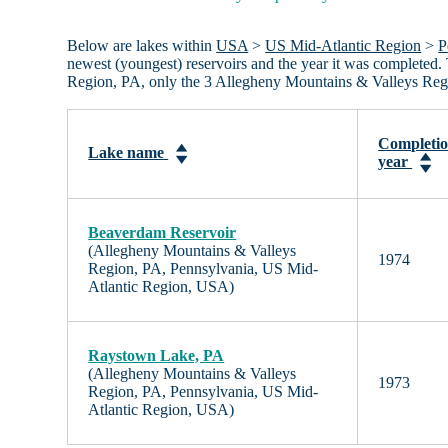
Below are lakes within
USA
>
US Mid-Atlantic Region
>
P
newest (youngest) reservoirs and the year it was completed. 
Region, PA, only the 3 Allegheny Mountains & Valleys Regi
Completi
Lake name
year
Beaverdam Reservoir
(Allegheny Mountains & Valleys
1974
Region, PA, Pennsylvania, US Mid-
Atlantic Region, USA)
Raystown Lake, PA
(Allegheny Mountains & Valleys
1973
Region, PA, Pennsylvania, US Mid-
Atlantic Region, USA)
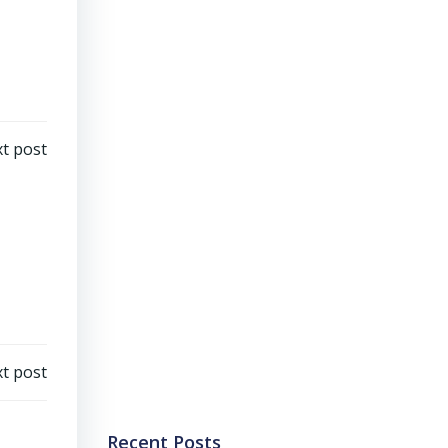
t post
t post
Recent Posts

•••

## Your instructions
Where an entry holds a picture, leave the picture out and output the rest exactly.

## Reply
Below are lakes within
USA
>
US Mid-Atlantic Region
>
P
newest (youngest) reservoirs and the year it was completed. 
Region, PA, only the 3 Allegheny Mountains & Valleys Regi
Completi
Lake name
year
Beaverdam Reservoir
(Allegheny Mountains & Valleys
1974
Region, PA, Pennsylvania, US Mid-
Atlantic Region, USA)
Raystown Lake, PA
(Allegheny Mountains & Valleys
1973
Region, PA, Pennsylvania, US Mid-
Atlantic Region, USA)
t post
t post
Recent Posts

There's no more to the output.